I went from Pauline's, at the very first opportunity, to Sarah Croyden, who was playing in Chicago, and doing her kindliest to blow the wind of hope into my sagging sails. I met Cecelia Brune there. It had been to me the witness of how far I had fallen from my mark, that I had been thrown with her again in my last engagement. Hers was the sort of talent that Cline and Erskine could play up to the limit of the inadmissible. There were not wanting intimations that Cecelia had moved her own limit a notch or two in that direction. She had taken a characteristic view of my reappearance in her neighbourhood.
"Got into the band-wagon, didn't you?" she remarked. "I saw Dean on the road last year and she said you was going in for high-brow stunts. Nothin' to it. You stay with Cline and Erskine; they get you on like anything." Her own notion of getting on was to figure as the sole female attraction in a song and dance skit in what she pronounced "Vawdville."
"It's the only place havin' a figgur does you any good!" That she did not recommend it for me must be taken for her estimate of mine. Nevertheless I was amused by her, and Sarah, I knew, was even a little fond. Sarah's affections were a sort of natural emanation from her, like the rays of a candle, and warmed all they lighted on.

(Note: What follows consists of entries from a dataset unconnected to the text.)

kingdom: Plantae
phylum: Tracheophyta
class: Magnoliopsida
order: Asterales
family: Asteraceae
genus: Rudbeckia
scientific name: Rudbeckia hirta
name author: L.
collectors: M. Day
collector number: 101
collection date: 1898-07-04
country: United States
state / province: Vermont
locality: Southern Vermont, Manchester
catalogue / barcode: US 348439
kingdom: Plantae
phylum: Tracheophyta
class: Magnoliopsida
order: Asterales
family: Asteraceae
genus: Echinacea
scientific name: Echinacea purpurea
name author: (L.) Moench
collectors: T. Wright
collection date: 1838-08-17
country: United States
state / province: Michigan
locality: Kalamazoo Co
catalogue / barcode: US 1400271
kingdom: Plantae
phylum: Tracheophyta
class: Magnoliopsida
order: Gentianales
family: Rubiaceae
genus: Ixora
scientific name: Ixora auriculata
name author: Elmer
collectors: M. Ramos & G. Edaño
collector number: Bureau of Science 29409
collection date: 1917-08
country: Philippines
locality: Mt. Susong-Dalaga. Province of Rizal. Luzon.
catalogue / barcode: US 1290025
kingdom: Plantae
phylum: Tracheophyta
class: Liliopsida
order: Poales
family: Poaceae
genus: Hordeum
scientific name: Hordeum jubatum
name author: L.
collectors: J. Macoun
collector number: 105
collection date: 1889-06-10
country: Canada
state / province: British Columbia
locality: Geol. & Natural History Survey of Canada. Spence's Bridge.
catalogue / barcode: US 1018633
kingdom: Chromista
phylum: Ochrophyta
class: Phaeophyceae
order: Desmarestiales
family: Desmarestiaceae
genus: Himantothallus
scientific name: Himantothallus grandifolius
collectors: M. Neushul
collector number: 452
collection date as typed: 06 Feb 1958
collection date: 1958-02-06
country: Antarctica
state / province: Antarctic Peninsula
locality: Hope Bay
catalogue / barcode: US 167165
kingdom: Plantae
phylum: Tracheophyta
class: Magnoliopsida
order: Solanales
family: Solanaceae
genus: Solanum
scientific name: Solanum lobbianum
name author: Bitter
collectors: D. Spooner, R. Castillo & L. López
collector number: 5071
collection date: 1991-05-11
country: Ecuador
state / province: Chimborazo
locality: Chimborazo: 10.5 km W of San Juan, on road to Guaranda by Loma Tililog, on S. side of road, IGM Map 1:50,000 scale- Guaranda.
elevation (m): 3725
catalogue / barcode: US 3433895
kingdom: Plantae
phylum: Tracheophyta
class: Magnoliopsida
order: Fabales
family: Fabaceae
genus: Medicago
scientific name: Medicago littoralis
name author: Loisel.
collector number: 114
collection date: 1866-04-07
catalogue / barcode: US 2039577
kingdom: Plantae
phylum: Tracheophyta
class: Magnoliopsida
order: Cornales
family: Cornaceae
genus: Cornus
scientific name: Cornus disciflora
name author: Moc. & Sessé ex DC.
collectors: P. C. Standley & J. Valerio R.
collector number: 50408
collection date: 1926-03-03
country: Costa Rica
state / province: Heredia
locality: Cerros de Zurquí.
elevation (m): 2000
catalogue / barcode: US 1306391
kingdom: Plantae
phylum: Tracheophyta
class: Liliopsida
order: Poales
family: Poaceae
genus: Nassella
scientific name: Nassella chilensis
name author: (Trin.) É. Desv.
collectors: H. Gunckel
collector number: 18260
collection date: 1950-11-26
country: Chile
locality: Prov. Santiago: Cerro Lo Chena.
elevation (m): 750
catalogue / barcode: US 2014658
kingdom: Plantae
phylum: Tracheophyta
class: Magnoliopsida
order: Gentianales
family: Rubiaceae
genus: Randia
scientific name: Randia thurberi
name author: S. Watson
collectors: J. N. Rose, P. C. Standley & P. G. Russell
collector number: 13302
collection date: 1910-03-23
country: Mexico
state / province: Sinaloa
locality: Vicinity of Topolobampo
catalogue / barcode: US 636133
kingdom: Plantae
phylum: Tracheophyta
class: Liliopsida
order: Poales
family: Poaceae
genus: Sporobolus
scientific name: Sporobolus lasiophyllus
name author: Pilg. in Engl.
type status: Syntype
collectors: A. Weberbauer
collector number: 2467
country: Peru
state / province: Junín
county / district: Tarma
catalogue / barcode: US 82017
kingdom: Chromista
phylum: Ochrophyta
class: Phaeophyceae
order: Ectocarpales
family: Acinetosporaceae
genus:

On this afternoon I found Cecelia drinking tea there and I wasn't able to conceal my professional depression from her sharp, shallow inquisitiveness. There were never two or three players got together, I believe, but the talk turned on the comparative ineffectiveness of Merit as against Pull in the struggle for success.
"There's no two ways about it," insisted Cecelia Brune; "you gotta get a hold of some rich guy and freeze to him." The extent to which Cecelia had blossomed out in ostrich tips and orchids that bright spring afternoon, might have suggested to an experienced eye, that the freezing process had already begun. I say might have, because Sarah and I found it difficult to disassociate her from the hard, grubby innocence in which our acquaintance had begun. Sarah, I know, believed in her and had her in often to informal occasions as a bulwark against what, with all her faith and pains, she didn't finally save her from.